* _Assignment_
From first line to last, retype the data exactly.

* _Available data_
BEGIN

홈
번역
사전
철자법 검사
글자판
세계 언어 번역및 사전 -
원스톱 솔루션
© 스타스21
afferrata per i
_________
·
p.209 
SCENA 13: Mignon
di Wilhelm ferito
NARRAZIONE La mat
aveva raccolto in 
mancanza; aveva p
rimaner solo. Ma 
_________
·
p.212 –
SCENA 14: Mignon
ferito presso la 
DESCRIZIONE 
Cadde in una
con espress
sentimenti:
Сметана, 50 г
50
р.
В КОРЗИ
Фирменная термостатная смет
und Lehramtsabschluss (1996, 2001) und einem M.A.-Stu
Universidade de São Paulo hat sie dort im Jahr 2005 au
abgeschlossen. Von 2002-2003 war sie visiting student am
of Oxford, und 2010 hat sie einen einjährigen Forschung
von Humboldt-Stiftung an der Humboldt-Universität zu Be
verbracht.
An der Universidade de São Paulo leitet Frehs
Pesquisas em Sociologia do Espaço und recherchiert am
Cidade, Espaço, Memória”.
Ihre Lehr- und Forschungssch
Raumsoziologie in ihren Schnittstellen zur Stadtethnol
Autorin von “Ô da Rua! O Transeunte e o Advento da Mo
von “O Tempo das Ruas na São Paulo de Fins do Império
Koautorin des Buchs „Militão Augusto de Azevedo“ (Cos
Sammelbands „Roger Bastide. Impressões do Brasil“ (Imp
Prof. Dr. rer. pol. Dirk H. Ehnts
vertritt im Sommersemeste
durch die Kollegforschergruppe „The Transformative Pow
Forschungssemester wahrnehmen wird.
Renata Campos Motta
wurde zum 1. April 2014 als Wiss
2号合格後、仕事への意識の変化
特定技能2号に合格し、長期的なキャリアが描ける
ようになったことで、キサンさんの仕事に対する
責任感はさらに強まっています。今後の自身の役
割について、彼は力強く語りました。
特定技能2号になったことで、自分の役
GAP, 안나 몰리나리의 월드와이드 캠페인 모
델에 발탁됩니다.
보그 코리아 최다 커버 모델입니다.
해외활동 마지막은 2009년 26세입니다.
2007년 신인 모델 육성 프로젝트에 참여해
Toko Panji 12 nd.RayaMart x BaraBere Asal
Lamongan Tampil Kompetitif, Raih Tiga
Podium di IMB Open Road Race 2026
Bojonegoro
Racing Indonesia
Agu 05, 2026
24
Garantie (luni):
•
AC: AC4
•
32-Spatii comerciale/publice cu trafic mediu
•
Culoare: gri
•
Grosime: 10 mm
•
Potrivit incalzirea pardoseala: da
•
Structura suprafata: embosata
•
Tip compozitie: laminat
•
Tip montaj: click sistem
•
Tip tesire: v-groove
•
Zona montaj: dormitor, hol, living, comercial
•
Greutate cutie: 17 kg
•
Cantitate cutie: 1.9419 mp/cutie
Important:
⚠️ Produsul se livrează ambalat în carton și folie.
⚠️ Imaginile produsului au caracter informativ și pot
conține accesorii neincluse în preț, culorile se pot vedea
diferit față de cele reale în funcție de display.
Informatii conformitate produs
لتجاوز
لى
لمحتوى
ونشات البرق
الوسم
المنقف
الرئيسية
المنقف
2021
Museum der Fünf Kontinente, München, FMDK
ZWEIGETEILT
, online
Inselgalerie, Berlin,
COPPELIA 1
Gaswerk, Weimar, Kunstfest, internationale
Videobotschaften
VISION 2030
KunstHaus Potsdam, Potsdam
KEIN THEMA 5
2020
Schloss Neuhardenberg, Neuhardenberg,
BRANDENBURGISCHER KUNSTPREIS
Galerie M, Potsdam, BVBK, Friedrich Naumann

END

* _Output of the exercise_
홈
번역
사전
철자법 검사
글자판
세계 언어 번역및 사전 -
원스톱 솔루션
© 스타스21
afferrata per i
_________
·
p.209 
SCENA 13: Mignon
di Wilhelm ferito
NARRAZIONE La mat
aveva raccolto in 
mancanza; aveva p
rimaner solo. Ma 
_________
·
p.212 –
SCENA 14: Mignon
ferito presso la 
DESCRIZIONE 
Cadde in una
con espress
sentimenti:
Сметана, 50 г
50
р.
В КОРЗИ
Фирменная термостатная смет
und Lehramtsabschluss (1996, 2001) und einem M.A.-Stu
Universidade de São Paulo hat sie dort im Jahr 2005 au
abgeschlossen. Von 2002-2003 war sie visiting student am
of Oxford, und 2010 hat sie einen einjährigen Forschung
von Humboldt-Stiftung an der Humboldt-Universität zu Be
verbracht.
An der Universidade de São Paulo leitet Frehs
Pesquisas em Sociologia do Espaço und recherchiert am
Cidade, Espaço, Memória”.
Ihre Lehr- und Forschungssch
Raumsoziologie in ihren Schnittstellen zur Stadtethnol
Autorin von “Ô da Rua! O Transeunte e o Advento da Mo
von “O Tempo das Ruas na São Paulo de Fins do Império
Koautorin des Buchs „Militão Augusto de Azevedo“ (Cos
Sammelbands „Roger Bastide. Impressões do Brasil“ (Imp
Prof. Dr. rer. pol. Dirk H. Ehnts
vertritt im Sommersemeste
durch die Kollegforschergruppe „The Transformative Pow
Forschungssemester wahrnehmen wird.
Renata Campos Motta
wurde zum 1. April 2014 als Wiss
2号合格後、仕事への意識の変化
特定技能2号に合格し、長期的なキャリアが描ける
ようになったことで、キサンさんの仕事に対する
責任感はさらに強まっています。今後の自身の役
割について、彼は力強く語りました。
特定技能2号になったことで、自分の役
GAP, 안나 몰리나리의 월드와이드 캠페인 모
델에 발탁됩니다.
보그 코리아 최다 커버 모델입니다.
해외활동 마지막은 2009년 26세입니다.
2007년 신인 모델 육성 프로젝트에 참여해
Toko Panji 12 nd.RayaMart x BaraBere Asal
Lamongan Tampil Kompetitif, Raih Tiga
Podium di IMB Open Road Race 2026
Bojonegoro
Racing Indonesia
Agu 05, 2026
24
Garantie (luni):
•
AC: AC4
•
32-Spatii comerciale/publice cu trafic mediu
•
Culoare: gri
•
Grosime: 10 mm
•
Potrivit incalzirea pardoseala: da
•
Structura suprafata: embosata
•
Tip compozitie: laminat
•
Tip montaj: click sistem
•
Tip tesire: v-groove
•
Zona montaj: dormitor, hol, living, comercial
•
Greutate cutie: 17 kg
•
Cantitate cutie: 1.9419 mp/cutie
Important:
⚠️ Produsul se livrează ambalat în carton și folie.
⚠️ Imaginile produsului au caracter informativ și pot
conține accesorii neincluse în preț, culorile se pot vedea
diferit față de cele reale în funcție de display.
Informatii conformitate produs
لتجاوز
لى
لمحتوى
ونشات البرق
الوسم
المنقف
الرئيسية
المنقف
2021
Museum der Fünf Kontinente, München, FMDK
ZWEIGETEILT
, online
Inselgalerie, Berlin,
COPPELIA 1
Gaswerk, Weimar, Kunstfest, internationale
Videobotschaften
VISION 2030
KunstHaus Potsdam, Potsdam
KEIN THEMA 5
2020
Schloss Neuhardenberg, Neuhardenberg,
BRANDENBURGISCHER KUNSTPREIS
Galerie M, Potsdam, BVBK, Friedrich Naumann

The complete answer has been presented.